I noted earlier that Townson does a strong work of comparison throughout. We are informed that post-war Spain was hungry but so were other European countries, including post-WWII Germany, Greece and the Netherlands. Whilst we are given exact numbers of those who died of starvation in these instances, a figure of deaths by starvation in Spain in the 1940s is strikingly absent. We are also told in detail about the legal procedures that marked Francoist repression. Whether a legal machinery provided the framework for mass executions or these were extra-judicial, or in the case of Spain, some combination of both, seems to be the least important aspect of the repressive process. This was an artificially constructed jurisprudence of a new regime that imposed its system and interpretation of justice and used the law as a weapon of violence. Whilst Francoist Spain employed a veneer of its own legality to its procedures, this would have been little comfort to those it executed.

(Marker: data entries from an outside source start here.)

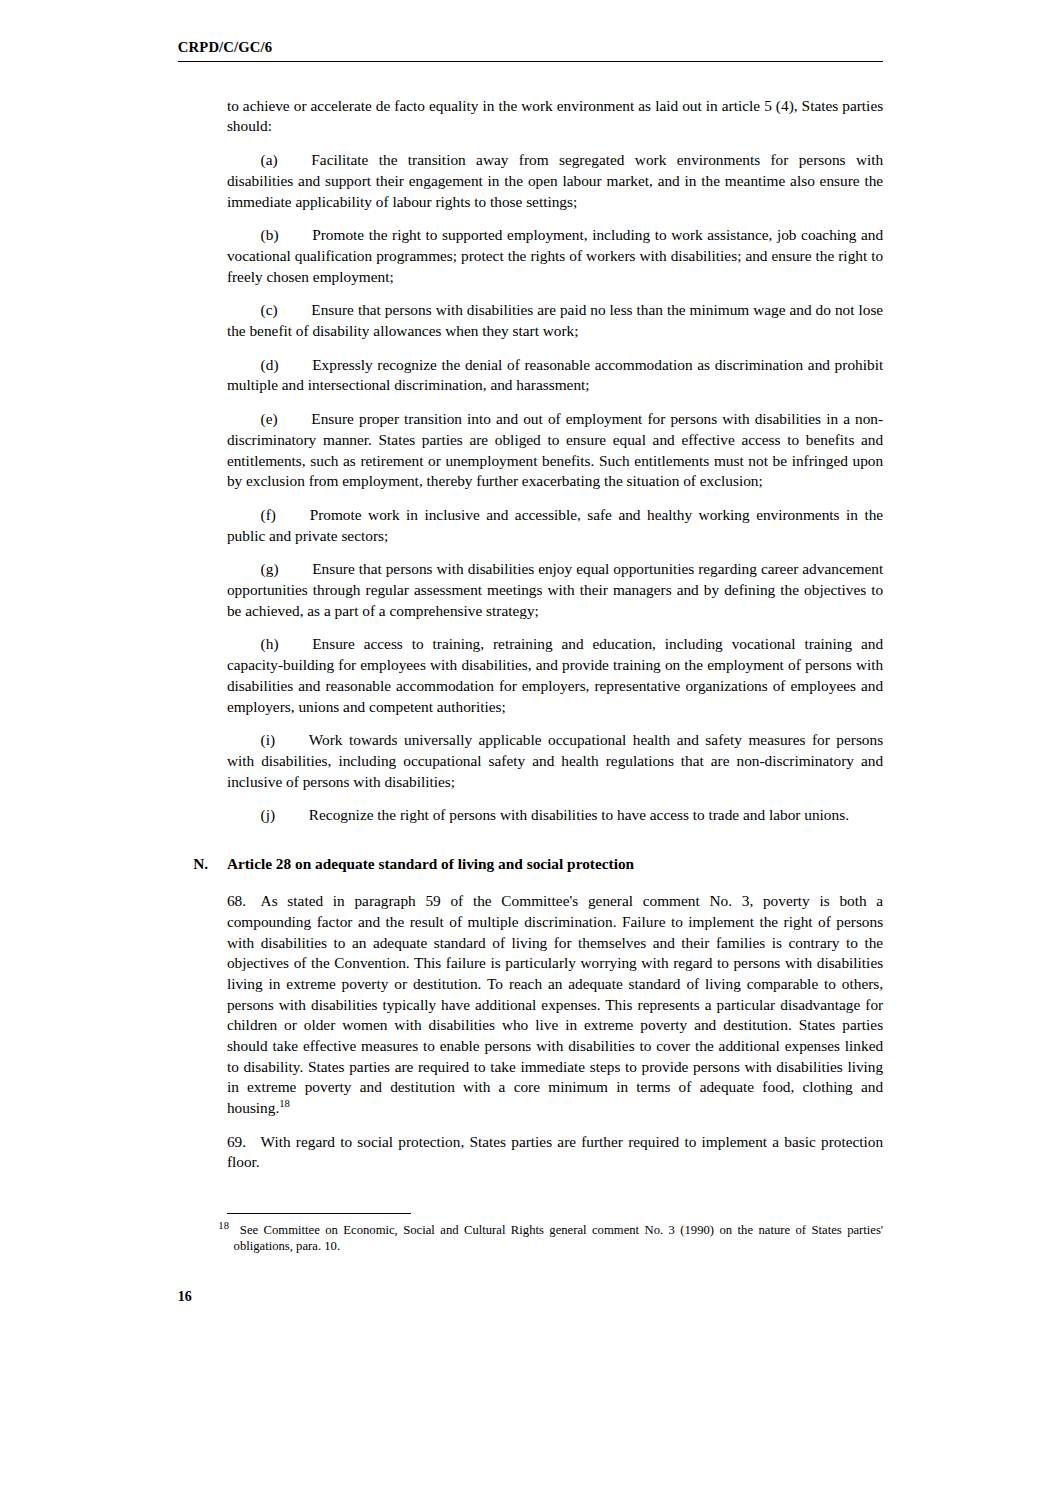CRPD/C/GC/6
to achieve or accelerate de facto equality in the work environment as laid out in article 5 (4), States parties should:
(a) Facilitate the transition away from segregated work environments for persons with disabilities and support their engagement in the open labour market, and in the meantime also ensure the immediate applicability of labour rights to those settings;
(b) Promote the right to supported employment, including to work assistance, job coaching and vocational qualification programmes; protect the rights of workers with disabilities; and ensure the right to freely chosen employment;
(c) Ensure that persons with disabilities are paid no less than the minimum wage and do not lose the benefit of disability allowances when they start work;
(d) Expressly recognize the denial of reasonable accommodation as discrimination and prohibit multiple and intersectional discrimination, and harassment;
(e) Ensure proper transition into and out of employment for persons with disabilities in a non-discriminatory manner. States parties are obliged to ensure equal and effective access to benefits and entitlements, such as retirement or unemployment benefits. Such entitlements must not be infringed upon by exclusion from employment, thereby further exacerbating the situation of exclusion;
(f) Promote work in inclusive and accessible, safe and healthy working environments in the public and private sectors;
(g) Ensure that persons with disabilities enjoy equal opportunities regarding career advancement opportunities through regular assessment meetings with their managers and by defining the objectives to be achieved, as a part of a comprehensive strategy;
(h) Ensure access to training, retraining and education, including vocational training and capacity-building for employees with disabilities, and provide training on the employment of persons with disabilities and reasonable accommodation for employers, representative organizations of employees and employers, unions and competent authorities;
(i) Work towards universally applicable occupational health and safety measures for persons with disabilities, including occupational safety and health regulations that are non-discriminatory and inclusive of persons with disabilities;
(j) Recognize the right of persons with disabilities to have access to trade and labor unions.
N. Article 28 on adequate standard of living and social protection
68. As stated in paragraph 59 of the Committee's general comment No. 3, poverty is both a compounding factor and the result of multiple discrimination. Failure to implement the right of persons with disabilities to an adequate standard of living for themselves and their families is contrary to the objectives of the Convention. This failure is particularly worrying with regard to persons with disabilities living in extreme poverty or destitution. To reach an adequate standard of living comparable to others, persons with disabilities typically have additional expenses. This represents a particular disadvantage for children or older women with disabilities who live in extreme poverty and destitution. States parties should take effective measures to enable persons with disabilities to cover the additional expenses linked to disability. States parties are required to take immediate steps to provide persons with disabilities living in extreme poverty and destitution with a core minimum in terms of adequate food, clothing and housing.18
69. With regard to social protection, States parties are further required to implement a basic protection floor.
18 See Committee on Economic, Social and Cultural Rights general comment No. 3 (1990) on the nature of States parties' obligations, para. 10.
16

Once we leave early Francoism, the book returns to a perceptive survey of mid and late Francoism, the transition and beyond, which makes even more jarring some of the puzzling interventions Townson makes of the period 1931-1950. We are left with a volume that is valuable and deserves to be read. Between 1898 and 1930, and again from around 1950 to the present, Townson often produces outstanding work. However, his more partisan interventions, seemingly positioned against a perceived dominant leftist narrative of the Republic, Civil War, and Francoist repression, detract from the balance of the volume, preventing it from becoming the definitive successor to Carr’s account for English-speaking readers.